= WORK REQUEST =
Under this line are the records; write out word for word the part that begins at the line containing "Annotated regions visible in this slice (rectangle" and ends at the line containing "Outlined on this", and no more.

= DATA =
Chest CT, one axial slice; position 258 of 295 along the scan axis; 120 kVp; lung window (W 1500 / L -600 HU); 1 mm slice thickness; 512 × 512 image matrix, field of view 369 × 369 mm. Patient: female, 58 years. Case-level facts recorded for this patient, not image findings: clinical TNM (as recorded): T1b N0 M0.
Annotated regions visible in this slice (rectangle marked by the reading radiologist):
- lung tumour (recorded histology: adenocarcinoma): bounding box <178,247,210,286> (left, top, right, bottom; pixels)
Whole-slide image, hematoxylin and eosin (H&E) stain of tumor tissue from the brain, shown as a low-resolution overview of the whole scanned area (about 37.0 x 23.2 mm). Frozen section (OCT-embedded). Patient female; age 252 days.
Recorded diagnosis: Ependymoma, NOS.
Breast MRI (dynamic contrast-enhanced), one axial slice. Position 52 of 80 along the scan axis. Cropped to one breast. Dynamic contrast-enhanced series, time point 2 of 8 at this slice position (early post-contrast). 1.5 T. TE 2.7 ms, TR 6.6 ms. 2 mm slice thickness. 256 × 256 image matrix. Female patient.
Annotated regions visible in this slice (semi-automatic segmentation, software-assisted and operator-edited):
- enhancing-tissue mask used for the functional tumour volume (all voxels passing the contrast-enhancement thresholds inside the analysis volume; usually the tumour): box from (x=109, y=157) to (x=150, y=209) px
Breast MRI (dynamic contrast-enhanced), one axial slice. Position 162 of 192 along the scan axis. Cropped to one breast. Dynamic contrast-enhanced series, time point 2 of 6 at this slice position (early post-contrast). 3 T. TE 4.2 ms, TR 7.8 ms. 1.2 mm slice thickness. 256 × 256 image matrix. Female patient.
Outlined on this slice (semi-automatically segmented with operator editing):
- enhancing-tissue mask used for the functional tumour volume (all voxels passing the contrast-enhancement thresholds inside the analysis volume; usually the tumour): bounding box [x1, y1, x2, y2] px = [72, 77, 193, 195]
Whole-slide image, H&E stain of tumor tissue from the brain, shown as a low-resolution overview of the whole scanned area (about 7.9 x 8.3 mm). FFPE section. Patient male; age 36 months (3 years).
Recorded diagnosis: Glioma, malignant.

= ANSWER =
Annotated regions visible in this slice (rectangle marked by the reading radiologist):
- lung tumour (recorded histology: adenocarcinoma): bounding box <178,247,210,286> (left, top, right, bottom; pixels)
Whole-slide image, hematoxylin and eosin (H&E) stain of tumor tissue from the brain, shown as a low-resolution overview of the whole scanned area (about 37.0 x 23.2 mm). Frozen section (OCT-embedded). Patient female; age 252 days.
Recorded diagnosis: Ependymoma, NOS.
Breast MRI (dynamic contrast-enhanced), one axial slice. Position 52 of 80 along the scan axis. Cropped to one breast. Dynamic contrast-enhanced series, time point 2 of 8 at this slice position (early post-contrast). 1.5 T. TE 2.7 ms, TR 6.6 ms. 2 mm slice thickness. 256 × 256 image matrix. Female patient.
Annotated regions visible in this slice (semi-automatic segmentation, software-assisted and operator-edited):
- enhancing-tissue mask used for the functional tumour volume (all voxels passing the contrast-enhancement thresholds inside the analysis volume; usually the tumour): box from (x=109, y=157) to (x=150, y=209) px
Breast MRI (dynamic contrast-enhanced), one axial slice. Position 162 of 192 along the scan axis. Cropped to one breast. Dynamic contrast-enhanced series, time point 2 of 6 at this slice position (early post-contrast). 3 T. TE 4.2 ms, TR 7.8 ms. 1.2 mm slice thickness. 256 × 256 image matrix. Female patient.
Outlined on this slice (semi-automatically segmented with operator editing):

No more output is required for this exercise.